Months later a controversy erupted in the neighborhood. I wanted to protest and I learned that several other artists wanted to protest as well, so we collectively arrived at the idea of a “Black Love Procession.” We were going to celebrate joy, life, creativity, and tell our community that we as artists loved them. Each of us made an object or devised some sort of gesture to be a part of the procession. Everyone was busy getting their thing together. I made this flyer below to advertise, but totally failed to consider that I would need about a dozen people to help me carry them! As is so often the case with black independent filmmaking, the community came to the rescue. Friends who showed up to do the procession with us kindly volunteered to carry these banners while Stephen Flemister pelted people with Love poems, Tempestt Hazel handed out flowers, and Danny Giles pushed a giant 2001 black obelisk down the street – – and so many more artists turned their art-making into gift making that day.

This was a very successful experiment. We had a lot of fun.

San Antonio, Texas, 2019

Maybe it was being back in Texas. I don’t know. My friend Manuel Solis convinced me that I could make a film during my 9 week residency at ArtPace. San Antonio is a Brown city. There are a lot of other people there, but Texan-Mexican Heritage, Colonial Mexican Heritage is what gets amplified and celebrated. So once again, I’m at a bit of a loss as to how to find 2 dozen black women for a short film about speculative alternative female-identified socialites. Whenever I work or teach, I am practicing black culture, not just teaching it, producing it, or asking people to perform it. My students, crew, the cast, everyone joins this praxis. I was keen on seeing if Latinx women, with their own adjacent socialites, would be willing to fuse their social praxis with the one I was asking them perform/practice. Basically, I needed as many women as possible to Electric slide while local legend, Andrea “Vocad” Sanderson sang her version of “I Will light You Up” in an equally legendary San Antonio lesbian-owned punk rock bar. I hardly cared who they were as long as they were down to show up in garb inspired by the lookbook pics you see here.

A lot of female identified and non-binary people showed up and did the electric slide for 40 minutes straight. My luck with the crew was choppier. I had to hire my people via second hand recommendations and they had to be willing to work for less than their rate. My improvisational style was less of a problem than it usually is, maybe because I’ve gotten better at explaining it. We made it work.

This was a very successful experiment. We had a lot of fun.

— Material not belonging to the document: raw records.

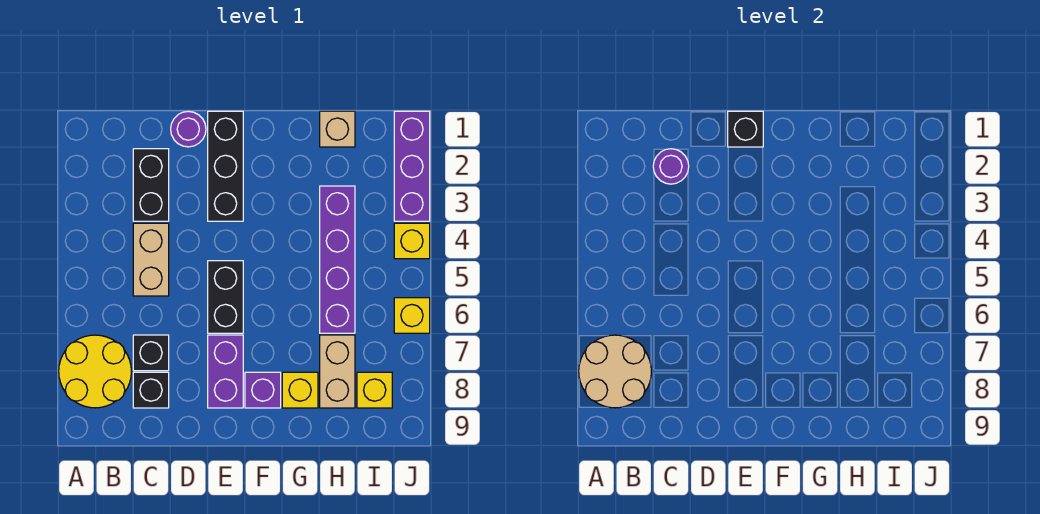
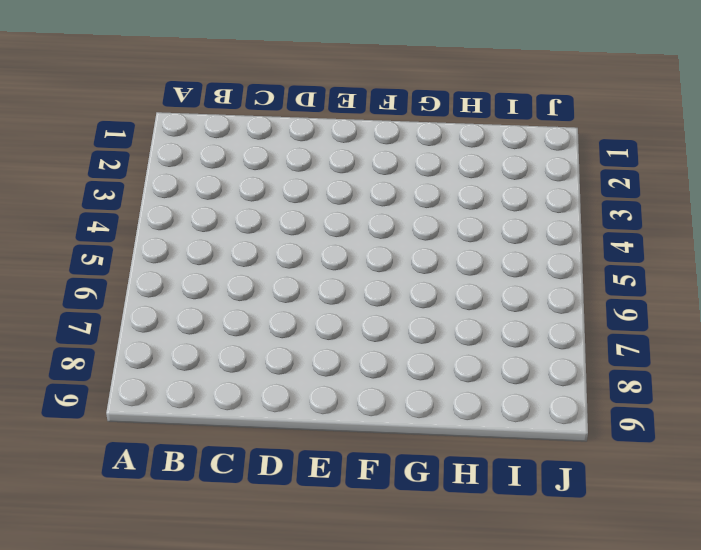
none -> yellow round brick A7:B8 level 1
none -> black brick C2:C3 level 1
none -> tan brick C4:C5 level 1

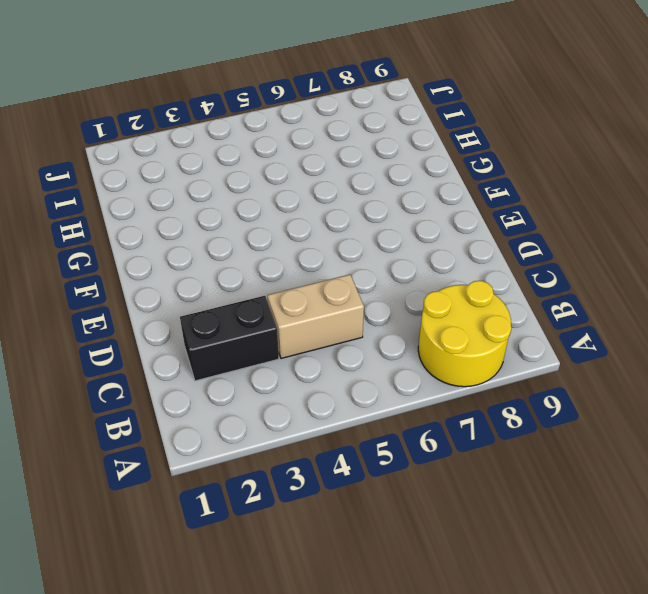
none -> black brick C7 level 1
none -> black brick C8 level 1
none -> purple round brick D1 level 1

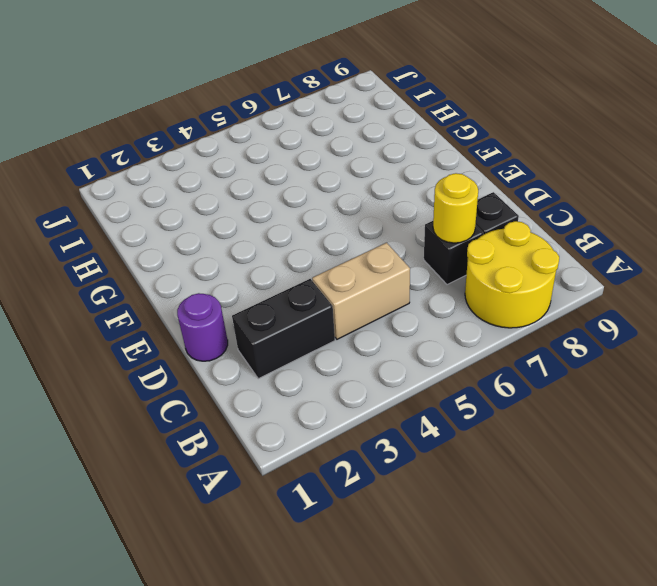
yellow round brick C7 level 2 -> none
none -> black brick E1:E3 level 1
none -> black brick E5:E6 level 1
none -> purple brick E7:E8 level 1

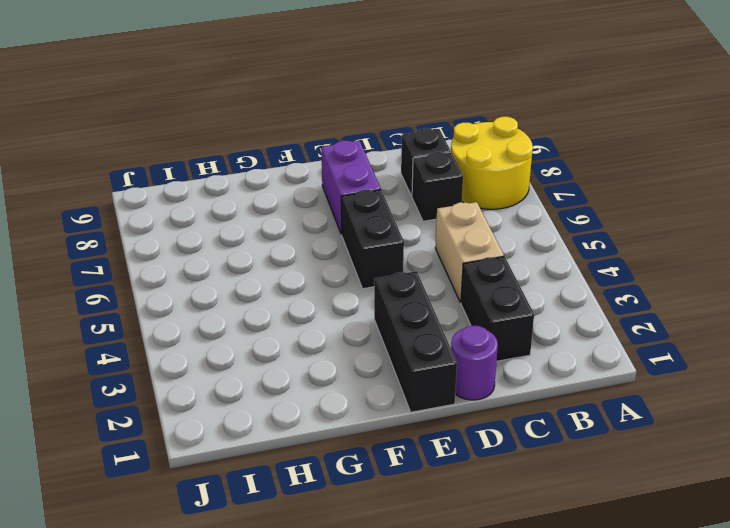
none -> purple brick F8 level 1
none -> yellow brick G8 level 1
none -> tan brick H1 level 1

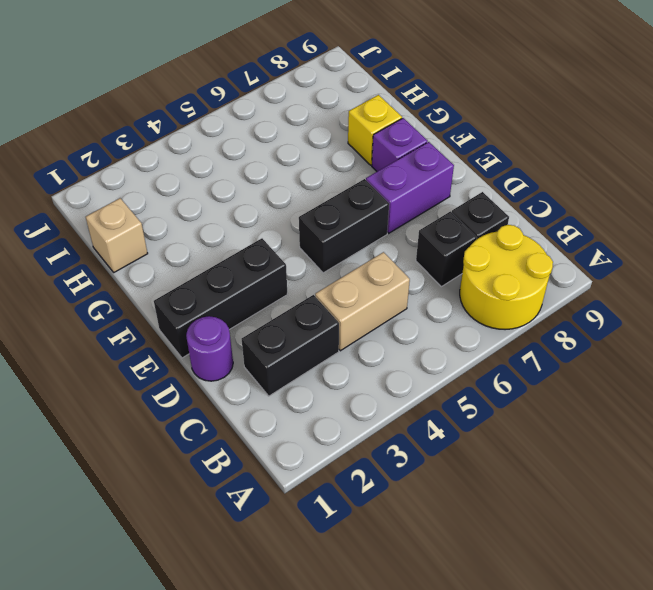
none -> purple brick H3:H6 level 1
none -> tan brick H7:H8 level 1
none -> yellow brick I8 level 1

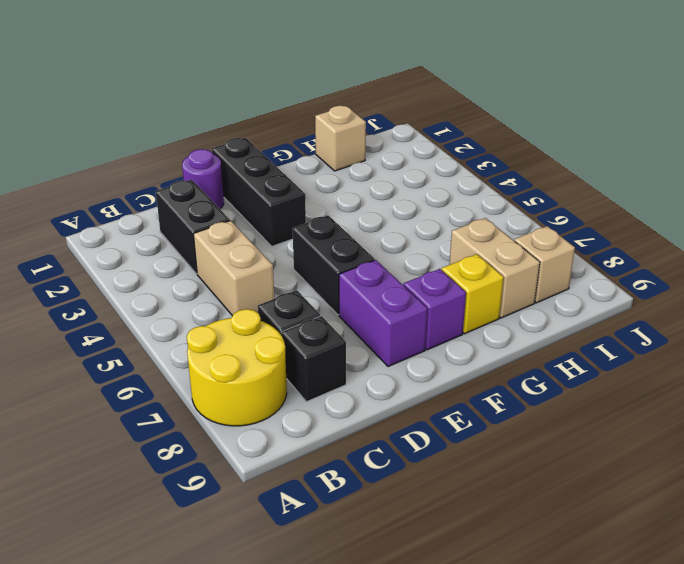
tan brick I8 level 1 -> yellow brick I8 level 1
none -> purple brick H3:H6 level 1
none -> purple brick J1:J3 level 1
none -> yellow brick J4 level 1

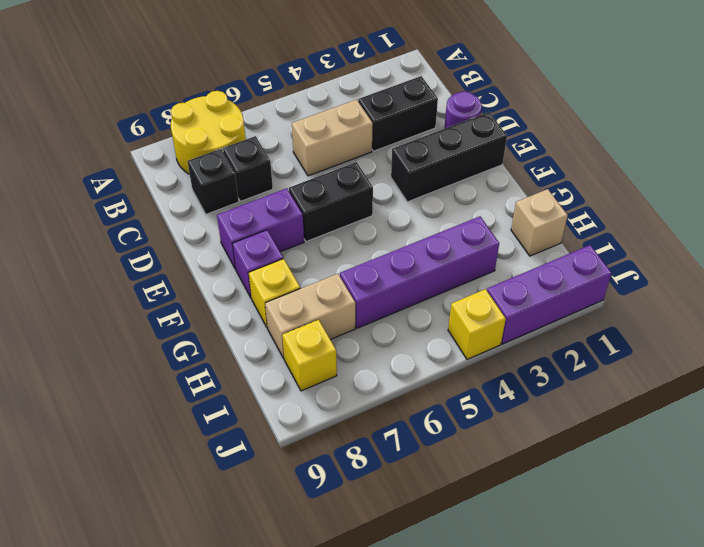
none -> yellow brick J6 level 1
none -> tan round brick A7:B8 level 2
none -> purple round brick C2 level 2

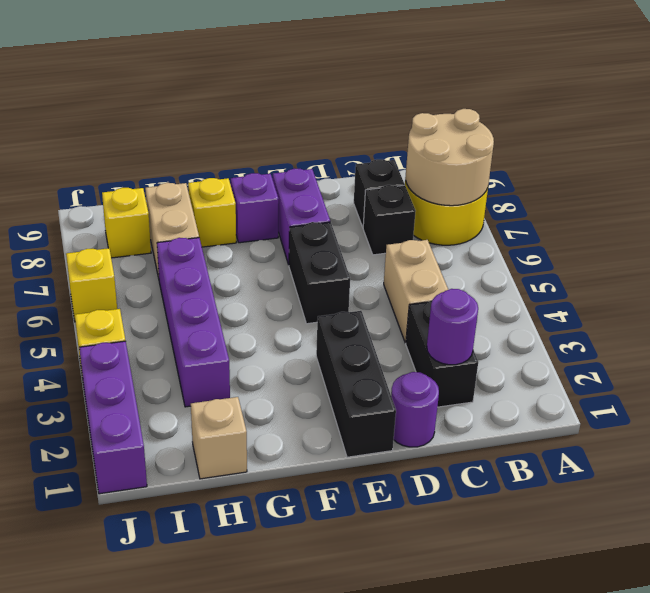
none -> black brick E1 level 2

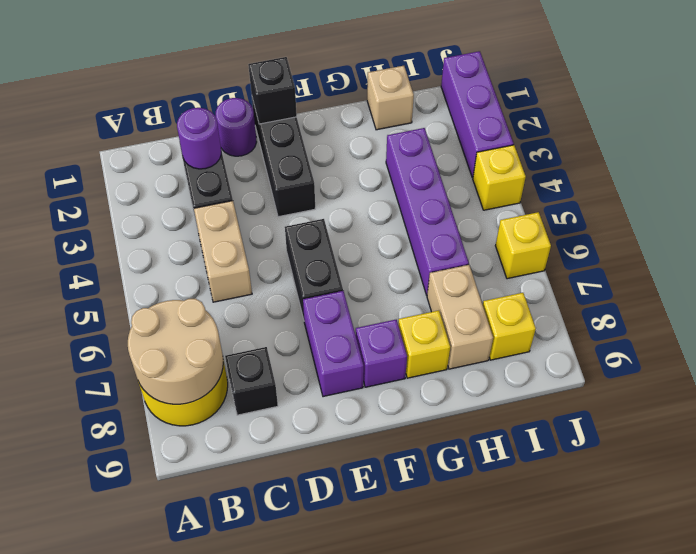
none -> black brick C7 level 1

I miss social experimental filmmaking. I miss improvisational filmmaking. I miss doing the electric slide. And my dreams of traveling to Botswana to rock out with the ladies pictured above (in the heavy leather, not the pastoral African-American Horse trainers) are significantly muted by ‘Rona’s quest to find some lungs in which to live.

In the meantime, I am just thinking, remembering and dreaming of the next thing.

Cauleen Smith was born in Riverside, California, in 1967. An interdisciplinary artist, Smith’s work reflects on the everyday possibilities of the imagination. Her films, objects, and installations have been featured in group exhibitions at the Studio Museum in Harlem, New York City (2014); Contemporary Arts Museum Houston; Yerba Buena Center for the Arts, San Francisco (2013); and Museum of Contemporary Art, Chicago (2015). Solo presentations of her films and installations have taken place at MASS MoCA, Massachusetts (2019); the Museum of Contemporary Art, Chicago (2012); and the Kitchen, New York (2011). Smith lives in Los Angeles and teaches at CalArts.